To create these quantum solutions, QC Ware doesn’t need a crystal ball. They’re designing solutions for current problems and challenges that businesses and organizations – right now — face every day.
“What we care about is understanding current computing bottlenecks in enterprises, not future computing problems that might come up some day, but ones that are slowing down enterprise production now,” said Johnson.
Companies that are facing these bottlenecks – coincidentally – are also the companies that QC Ware believes will be future customers. Many of these businesses are in the chemistry, pharmaceutical, and financial sector.
Optimists and hobbyists seem to be attracted to quantum computer-based artificial intelligence, according to Johnson.
There’s a lot of feverish work being done at the algorithm level by developers who are trying to express hard machine learning problems in a formulation that can make them run on quantum computers and, in fact, makes them run a little bit more efficiently.
“That domain — AI and machine learning — is very attractive and we would like to mash quantum computing right up with AI and then you have some super brain in the sky — but, of course, we are still a long way from that.”
He added that quantum AI will require the development of more efficient algorithms and quantum computing hardware.
The Quantum Timeline
Johnson is optimistic that quantum technology will start to make its mark in the real world relatively soon, albeit incremental at first.
“I’m very confident that there will be some — perhaps a limited number of — enterprise problems where quantum processing will be included in a workflow,” said Johnson. “It might be for chemistry. It might be for simulation. It might be optimization.”
Farther out on the timeline, the CEO sees more of a role for quantum computing to benefit customers. A decade from now he expects to see quantum computing to supplement enterprise computing.
“I think quantum computing by then will be pervasive and — this is pure speculation but — somewhere north of ten to twenty percent of overall enterprise computing,” said Johnson.

◆ EXTRACTED RECORDS

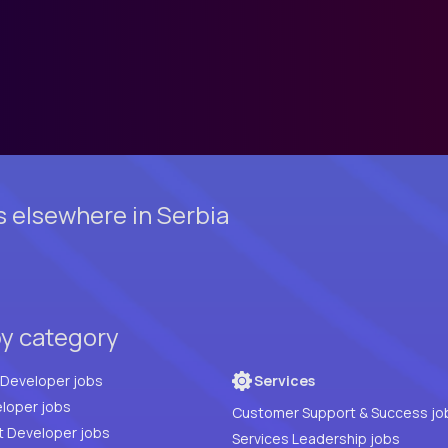
s elsewhere in Serbia
by category
Full Stack Developer jobs
Services
loper jobs
Customer Support & Success jo
t Developer jobs
Services Leadership jobs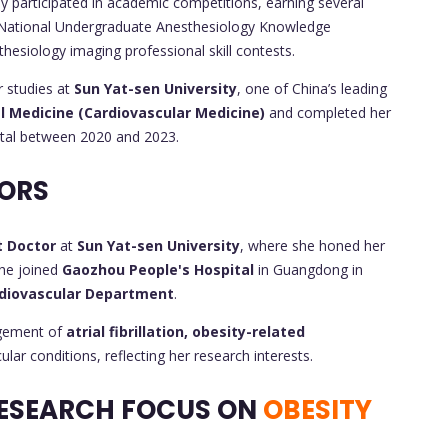
ly participated in academic competitions, earning several
 National Undergraduate Anesthesiology Knowledge
hesiology imaging professional skill contests.
r studies at
Sun Yat-sen University
, one of China’s leading
l Medicine (Cardiovascular Medicine)
and completed her
tal between 2020 and 2023.
ORS
t Doctor
at
Sun Yat-sen University
, where she honed her
she joined
Gaozhou People's Hospital
in Guangdong in
diovascular Department
.
agement of
atrial fibrillation, obesity-related
lar conditions, reflecting her research interests.
ESEARCH FOCUS ON
OBESITY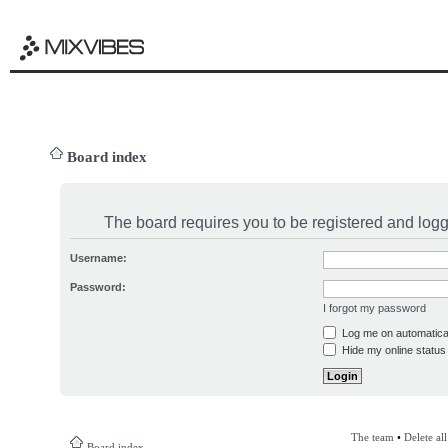
Board index
The board requires you to be registered and logge
Username:
Password:
I forgot my password
Log me on automatical
Hide my online status 
The team
•
Delete al
Board index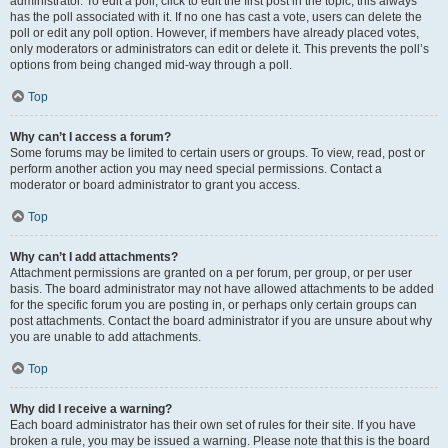
administrator. To edit a poll, click to edit the first post in the topic; this always
has the poll associated with it. If no one has cast a vote, users can delete the
poll or edit any poll option. However, if members have already placed votes,
only moderators or administrators can edit or delete it. This prevents the poll’s
options from being changed mid-way through a poll.
Top
Why can’t I access a forum?
Some forums may be limited to certain users or groups. To view, read, post or
perform another action you may need special permissions. Contact a
moderator or board administrator to grant you access.
Top
Why can’t I add attachments?
Attachment permissions are granted on a per forum, per group, or per user
basis. The board administrator may not have allowed attachments to be added
for the specific forum you are posting in, or perhaps only certain groups can
post attachments. Contact the board administrator if you are unsure about why
you are unable to add attachments.
Top
Why did I receive a warning?
Each board administrator has their own set of rules for their site. If you have
broken a rule, you may be issued a warning. Please note that this is the board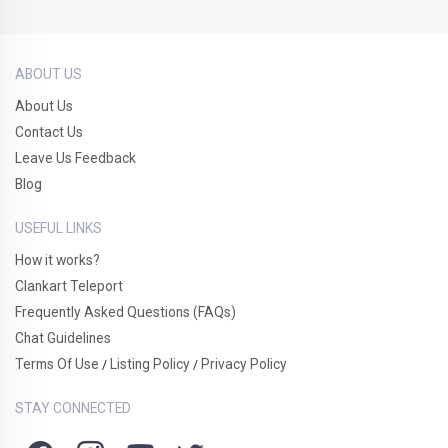
ABOUT US
About Us
Contact Us
Leave Us Feedback
Blog
USEFUL LINKS
How it works?
Clankart Teleport
Frequently Asked Questions (FAQs)
Chat Guidelines
Terms Of Use
Listing Policy
Privacy Policy
/
/
STAY CONNECTED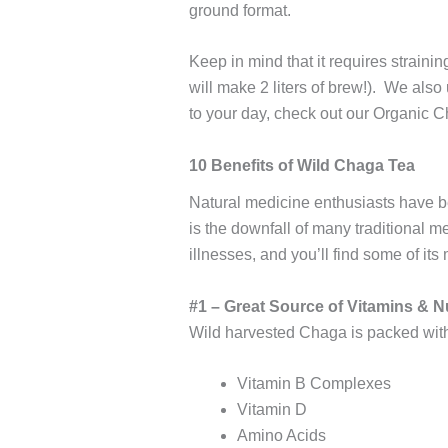
ground format.
Keep in mind that it requires straini
will make 2 liters of brew!). We also
to your day, check out our Organic 
10 Benefits of Wild Chaga Tea
Natural medicine enthusiasts have be
is the downfall of many traditional 
illnesses, and you’ll find some of its
#1 – Great Source of Vitamins & N
Wild harvested Chaga is packed with 
Vitamin B Complexes
Vitamin D
Amino Acids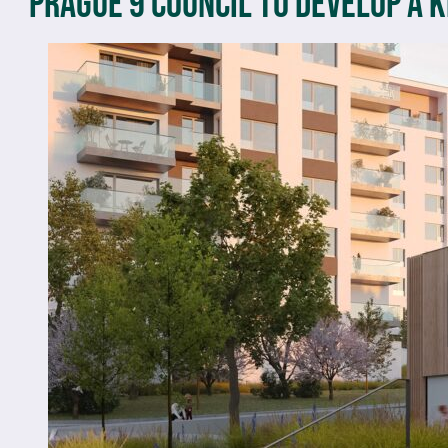
Prague 9 Council to develop a 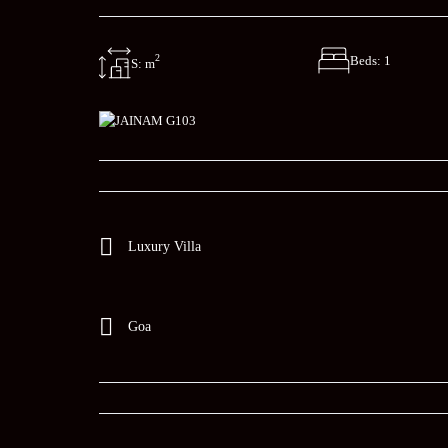
2
Beds: 1
S: m
Luxury Villa
Goa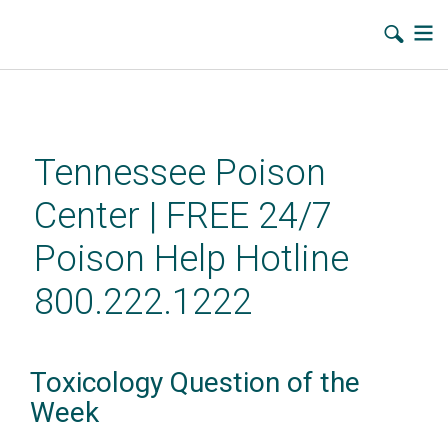
Skip
to
main
Tennessee Poison
content
Center | FREE 24/7
Poison Help Hotline
800.222.1222
Toxicology Question of the
Week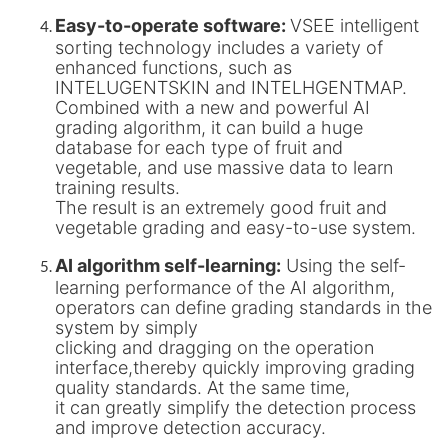
Easy-to-operate software:
VSEE intelligent
sorting technology includes a variety of
enhanced functions, such as
INTELUGENTSKIN and INTELHGENTMAP.
Combined with a new and powerful AI
grading algorithm, it can build a huge
database for each type of fruit and
vegetable, and use massive data to learn
training results.
The result is an extremely good fruit and
vegetable grading and easy-to-use system.
AI algorithm self-learning:
Using the self-
learning performance of the AI algorithm,
operators can define grading standards in the
system by simply
clicking and dragging on the operation
interface,thereby quickly improving grading
quality standards. At the same time,
it can greatly simplify the detection process
and improve detection accuracy.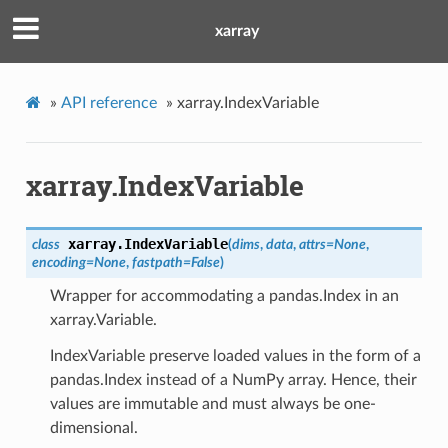
xarray
»
API reference
»
xarray.IndexVariable
xarray.IndexVariable
xarray.
IndexVariable
class
(
dims
,
data
,
attrs
=
None
,
encoding
=
None
,
fastpath
=
False
)
Wrapper for accommodating a pandas.Index in an
xarray.Variable.
IndexVariable preserve loaded values in the form of a
pandas.Index instead of a NumPy array. Hence, their
values are immutable and must always be one-
dimensional.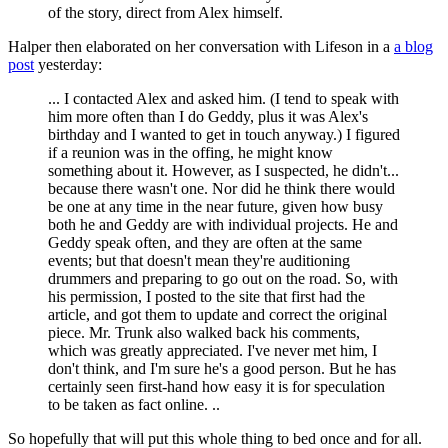
of the story, direct from Alex himself.
Halper then elaborated on her conversation with Lifeson in a
a blog
post
yesterday:
... I contacted Alex and asked him. (I tend to speak with
him more often than I do Geddy, plus it was Alex's
birthday and I wanted to get in touch anyway.) I figured
if a reunion was in the offing, he might know
something about it. However, as I suspected, he didn't...
because there wasn't one. Nor did he think there would
be one at any time in the near future, given how busy
both he and Geddy are with individual projects. He and
Geddy speak often, and they are often at the same
events; but that doesn't mean they're auditioning
drummers and preparing to go out on the road. So, with
his permission, I posted to the site that first had the
article, and got them to update and correct the original
piece. Mr. Trunk also walked back his comments,
which was greatly appreciated. I've never met him, I
don't think, and I'm sure he's a good person. But he has
certainly seen first-hand how easy it is for speculation
to be taken as fact online. ..
So hopefully that will put this whole thing to bed once and for all.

◆ DIRECTIONS
[a] Answer these questions from the QC Ware text.
(i) Which sectors are many of the bottlenecked businesses in?
(ii) What does Johnson say quantum AI will require?
(iii) What share of overall enterprise computing does Johnson speculate quantum computing will reach a decade from now?
[b] Write the next part of the QC Ware text, carrying on from its final sentence.

◆ RESPONSES IN ORDER
[a]
(i) The chemistry, pharmaceutical, and financial sectors.
(ii) More efficient algorithms and quantum computing hardware.
(iii) Somewhere north of ten to twenty percent.

[b]
Investments and Competition
QC Ware operates in the same QC software ecosystem as 1Qbit, Cambridge Quantum Computing, Zapata and Strangeworks. Each of those companies is settling into a niche that it believes will be useful and profitable. Johnson mentioned that there are some differences between QC Ware and those companies.
“What we’re trying to do with our cloud service is one of the big differences,” said Johnson. “We’re trying to provide software that accelerates solution times by effectively using quantum computers. What we have under the hood are algorithmic methods and acceleration techniques that allow users who have no exposure to quantum computing to use a very simple interface and a very simple set of function libraries to run their problems on a quantum computer.”
The user only needs a few lines of code to interface with the system, Johnson said.
Conferences and Outreach
QC Ware has positioned itself not just as a company that is competing in the industry, but also as an advocate of the industry, itself. The startup organizes the Q2B Conference, which focuses on practical quantum computing. The conference, which was last held in December 2019, featured both business bootcamps, as well as technical seminars. Some of the quantum industry’s biggest names and pioneers attended and offered their insights in speeches and presentations.
Q2B 2020 is still on the books in December 2020.